On a recent call, a patient looking for help simply explained, “I don’t want to die.” His fear and loss echoed but were swept away by a sigh of relief when he heard that yes, we could help him and we could help him that day, during that telephone call.
Drug overdose deaths have surged during the Covid-19 pandemic, with provisional CDC data predicting over 88,000 overdose deaths from September 2019 through August 2020, a 27 percent increase from the prior 12-month period. While medications for opioid use disorder — like methadone and buprenorphine — cut mortality in half, they are difficult to access, especially for people of color, individuals with public insurance and those living in rural areas. Approximately 40 percent of counties do not have a buprenorphine prescriber and Black patients are significantly less likely to have access than white patients.
Like the many other converging crises in 2020, the exacerbation of the opioid crisis by the Covid-19 pandemic highlighted years of policy failures. However, and perhaps uniquely so, it also presents an important opportunity to create lasting change.
To prevent widening gaps in treatment access during the first wave of Covid-19, the federal government took unprecedented and swift action in March 2020 that allowed for technologies like FaceTime and Skype to serve patients via telemedicine in good faith. Subsequently, the DEA exercised its enforcement discretion to permit buprenorphine initiation following telephone communication without requiring video technology — as had previously been the case.

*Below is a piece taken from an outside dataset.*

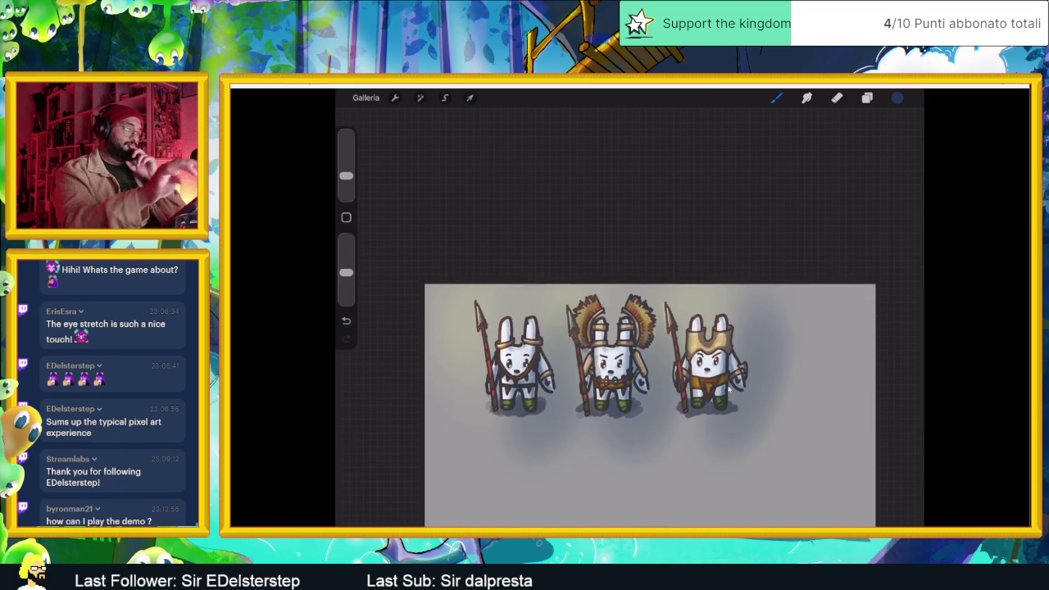
Step: Hide the Livello 11 shading and Livello 10 glow layers
{"action": "key", "text": "l"}
{"action": "left_click", "coordinate": [900, 154]}
{"action": "left_click", "coordinate": [900, 185]}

While these changes were made in response to a new public health emergency, the need to expand telehealth initiation of buprenorphine was long overdue. Telehealth had already been proven effective for managing patients who had already started buprenorphine treatment after an in-person visit.
In December of last year, the Comprehensive Addiction and Recovery Act 2.0, which proposes much-needed policy reforms and funding mechanisms to address the ongoing opioid crisis, was introduced in the Senate. Among the changes are a proposed permanent expansion to permit buprenorphine treatment after an initial telehealth consultation. While the bipartisan legislation will help expand use of telehealth for buprenorphine, it mandates that the consultation occur using a video platform, a requirement that threatens to exclude people without the needed equipment or broadband access.
Simply put, the requirement to be on video is a significant barrier to care.
Due to structural racial and economic inequities, inadequate broadband and internet infrastructure, low digital literacy and health system barriers, audiovisual telehealth is not widely accessible. Nearly 21.3 million Americans — 6.5 percent of the population — live in “digital deserts.” This is a problem that affects low-income urban residents as well as many parts of rural America: Almost half of low-income Americans and a third of rural Americans don’t have home broadband access. Many others are unstably housed and lack access to permanent phones. Recent data on telehealth use during the Covid-19 pandemic suggests alarming disparities in accessing care via telemedicine overall and suggests lower video use specifically among patients who are older, Black, Latinx and/or lower income. Limiting buprenorphine access to audiovisual telehealth platforms will exacerbate existing inequities.
It would be fairly simple to amend the legislation to allow audio-only telehealth visits, which would address many of these gaps. While some may fear that this change creates the risk of patients not following up for future appointments, our experience has shown us the opposite. The short-term emergency authorizations for audio-only buprenorphine treatment during Covid-19 have helped us reach people previously unable to access treatment, missed appointments have declined and many have remained engaged in treatment.